Another whats wrong with this grass thread

Discussion in 'Lawn Mowing' started by cochino12, Jun 25, 2006.

  1. cochino12

    cochino12 LawnSite Senior Member
    Posts: 319

    I dont really do fert apps or anything like that, we are mainly mow and go but i was hoping you guys might be able to help. I just picked up this customer and her entire yard is spotted like this. I checked sprinkler coverage etc.. and it looks fine but the yard will not green up.

    Yard had pre-m (doesnt know what brand ..) and nothing else yet this year. There was a LOT of winter kill from mites around town though. Could this be mite damage? Any ideas of what she can do? thanks for any help.

    adam

    grass 1.jpg

    grass 2.jpg

    grass 3.jpg

    grass 4.jpg
     
  2. K.Carothers

    K.Carothers LawnSite Bronze Member
    Posts: 1,124

  3. 6'7 330

    6'7 330 LawnSite Bronze Member
    Posts: 1,823

    Looks like a patch disease, brown, summer patch .
     
  4. K.Carothers

    K.Carothers LawnSite Bronze Member
    Posts: 1,124


    I agree that pic #4 looks that way but the others have that red thread look.


    kc
     
  5. cochino12

    cochino12 LawnSite Senior Member
    Posts: 319

  6. topsites

    topsites LawnSite Fanatic
    Posts: 21,654

    I disagree, that is yellow grass and usually this means it is thirsty. I don't have any pictures of brown grass, but I call this light wheat color 'yellow' and it usually turns brown afterwards unless it gets some water and pronto.

    In short, I think it's lack of water in hot spots causing dehydration due to landscaping issues that can't be easily fixed.

    Most of these areas are on inclines causing runoff... The reason it is spotted is it would be far worse were the lawn not as healthy as it was, it still stands an excellent chance of making a full recovery, a lesser turf would've died off fairly completely by now.

    Picture 1 looks like an area that gets hit hard by the sun, likely late morning to early afternoon, and like I said, inclined area. The house blocks most of the water from pooling at the flat top, what does fall here runs straight down.

    Pictures 2 and 3, those two thin trees are mighty thirsty, the roots run up under the lawn and soak up a TON of water... A simple rule of thumb is anytime a tree competes with the lawn, the tree always wins. The only questionable area concerning the tree issue would be towards the brick sidewalk but that's on a slant, so again you have runoff plus it looks like the sun bakes good there at a different time of day (that's what I call a hot spot).

    Picture 4, your mower (not your fault, any mower) coming around that right turn near the top corner cuts lower than usual due to lay of the land, thou right there in that corner would be the perfect place to set a hose-powered small area coverage sprinkler and let it go for 2 hours and see if that improves things - If it does, you have your solution.
    I would test-water that and maybe one or two other spots for 2 hours each asap and 2-3 days later check it out, that's likely the fast way out of this one.
     
  7. dcgreenspro

    dcgreenspro LawnSite Senior Member
    from PA
    Posts: 682

    go out in the morning to see the active mycelium..because i thought i saw some...if you have the mycelium and little indentations then it is dollar spot.
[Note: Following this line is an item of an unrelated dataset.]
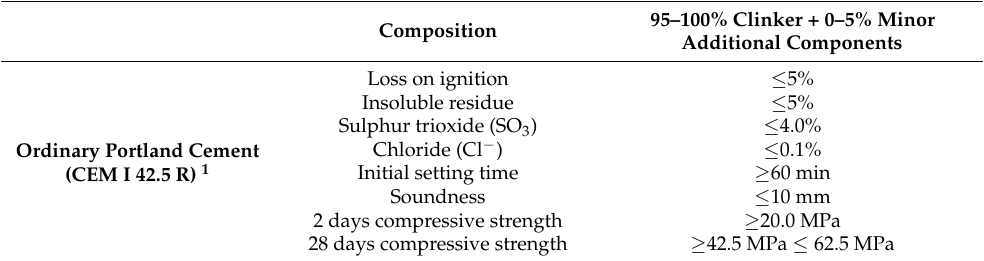
Table 1. Composition and properties of cement used in the present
This lawn definetly needs some fert for now and to be put on an active fert program w/soil test in the fall. you already dismissed red thread then it;s probably dollar spot. Although i wouldn't rule out summer patch, it's highly unlikely. You would have to put that lawn in some really bad shape to get summer patch.
     
  8. Dashunde

    Dashunde LawnSite Senior Member
    Posts: 628

    It looks like my own yard did when the grubs ran rampant.

    Dig a small hole... are there grub worms under the turf a few inches down?
    If so, theres your answer.
     
  9. 6'7 330

    6'7 330 LawnSite Bronze Member
    Posts: 1,823

    Do a soil test,if your area is dry tell the cilent to water deep ,when needed..and instruct them to not water at night.Increase the nitrogen, start a fert program.